The commercial portfolio shrank considerably. After the sale of Union Town Center and Research Parkway in February 2025, the loss of Shea Center II to receivership, and the sale of Dakota Center, the company expects a revenue decrease of approximately $4 million heading into 2026. The remaining commercial portfolio consists of ten properties spanning roughly 769,000 square feet across Colorado, North Dakota, California, Maryland, and Texas, with an overall occupancy rate of about 82 percent.
Cost Reductions and Capital Moves
General and administrative expenses declined meaningfully to approximately $5.7 million from $7.5 million the prior year, largely reflecting the absence of one-time costs from 2024 related to a proxy contest settlement and elevated legal and consulting fees. Total debt stood at approximately $92.9 million at year-end, down about 10 percent from the prior year, while the weighted average interest rate on borrowings increased to 6.16 percent from 5.63 percent.

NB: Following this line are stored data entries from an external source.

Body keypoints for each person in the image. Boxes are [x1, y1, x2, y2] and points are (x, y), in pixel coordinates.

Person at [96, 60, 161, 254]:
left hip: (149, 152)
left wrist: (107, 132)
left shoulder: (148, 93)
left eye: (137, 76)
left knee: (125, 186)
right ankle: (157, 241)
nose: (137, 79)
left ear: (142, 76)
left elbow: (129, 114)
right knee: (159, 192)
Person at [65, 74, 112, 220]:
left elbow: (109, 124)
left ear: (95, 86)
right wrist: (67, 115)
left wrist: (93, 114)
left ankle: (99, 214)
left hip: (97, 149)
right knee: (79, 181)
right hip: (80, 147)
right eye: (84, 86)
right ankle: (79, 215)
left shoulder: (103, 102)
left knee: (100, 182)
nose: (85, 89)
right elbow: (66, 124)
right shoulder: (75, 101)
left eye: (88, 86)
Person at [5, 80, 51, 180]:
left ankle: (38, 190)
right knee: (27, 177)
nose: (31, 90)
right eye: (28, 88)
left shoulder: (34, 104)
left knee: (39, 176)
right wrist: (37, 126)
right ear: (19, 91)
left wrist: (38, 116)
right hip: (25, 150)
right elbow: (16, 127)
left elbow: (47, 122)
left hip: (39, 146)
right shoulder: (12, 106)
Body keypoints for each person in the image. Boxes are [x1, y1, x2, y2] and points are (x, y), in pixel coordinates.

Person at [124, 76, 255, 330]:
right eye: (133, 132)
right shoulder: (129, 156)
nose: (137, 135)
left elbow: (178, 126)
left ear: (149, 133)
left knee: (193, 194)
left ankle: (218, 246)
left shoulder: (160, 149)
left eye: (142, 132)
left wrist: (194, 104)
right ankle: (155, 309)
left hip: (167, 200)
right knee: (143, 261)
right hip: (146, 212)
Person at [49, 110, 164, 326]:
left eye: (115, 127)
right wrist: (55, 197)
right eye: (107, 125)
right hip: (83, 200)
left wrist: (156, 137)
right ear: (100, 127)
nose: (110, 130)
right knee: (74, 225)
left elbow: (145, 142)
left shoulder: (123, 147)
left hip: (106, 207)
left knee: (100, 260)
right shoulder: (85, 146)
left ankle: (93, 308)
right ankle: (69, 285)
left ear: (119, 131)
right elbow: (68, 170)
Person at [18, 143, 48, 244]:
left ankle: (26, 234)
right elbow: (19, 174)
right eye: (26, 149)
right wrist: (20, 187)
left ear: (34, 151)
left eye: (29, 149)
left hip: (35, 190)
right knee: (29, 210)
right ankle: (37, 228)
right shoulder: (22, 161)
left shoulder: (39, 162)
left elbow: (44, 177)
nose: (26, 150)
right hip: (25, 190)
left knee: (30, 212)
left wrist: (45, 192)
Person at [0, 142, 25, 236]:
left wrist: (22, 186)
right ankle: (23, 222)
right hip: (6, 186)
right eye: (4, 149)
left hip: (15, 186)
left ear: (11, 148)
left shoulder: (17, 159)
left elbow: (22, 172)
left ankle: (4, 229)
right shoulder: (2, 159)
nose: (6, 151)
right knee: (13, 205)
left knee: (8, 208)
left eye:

The company also executed a one-for-ten reverse stock split in May 2025 to regain compliance with Nasdaq’s minimum bid price requirement and completed a fixed-price tender offer that repurchased approximately 214,000 shares at $6.80 per share. A separate registered direct offering in July 2025 raised approximately $1.7 million in net proceeds.
Outlook Remains Uncertain
Despite these challenges, management expressed cautious optimism about the broader market environment, citing expectations for gradually declining interest rates and potential improvements in REIT valuations as the gap between public and private real estate pricing narrows. However, the company acknowledged significant headwinds including elevated office vacancy rates nationally, ongoing uncertainty around federal monetary policy, and the concentrated geographic exposure of its remaining portfolio.
With just 15 full-time employees and a market capitalization that hovered around $5.2 million as of mid-2025, Presidio Property Trust enters 2026 as a significantly smaller company navigating the aftermath of multiple property losses. The path forward will depend on management’s ability to stabilize cash flows from its remaining assets, selectively grow the model home portfolio, and eventually restore investor distributions.